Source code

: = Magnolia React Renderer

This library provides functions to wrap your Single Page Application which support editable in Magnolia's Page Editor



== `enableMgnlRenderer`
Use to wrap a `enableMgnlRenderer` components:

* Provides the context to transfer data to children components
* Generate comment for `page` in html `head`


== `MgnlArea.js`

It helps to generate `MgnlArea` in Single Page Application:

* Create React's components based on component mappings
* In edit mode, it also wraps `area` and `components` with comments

**Instructions to follow:**
Copy every record above exactly as it appears.

**Solution:**
Source code

: = Magnolia React Renderer

This library provides functions to wrap your Single Page Application which support editable in Magnolia's Page Editor



== `enableMgnlRenderer`
Use to wrap a `enableMgnlRenderer` components:

* Provides the context to transfer data to children components
* Generate comment for `page` in html `head`


== `MgnlArea.js`

It helps to generate `MgnlArea` in Single Page Application:

* Create React's components based on component mappings
* In edit mode, it also wraps `area` and `components` with comments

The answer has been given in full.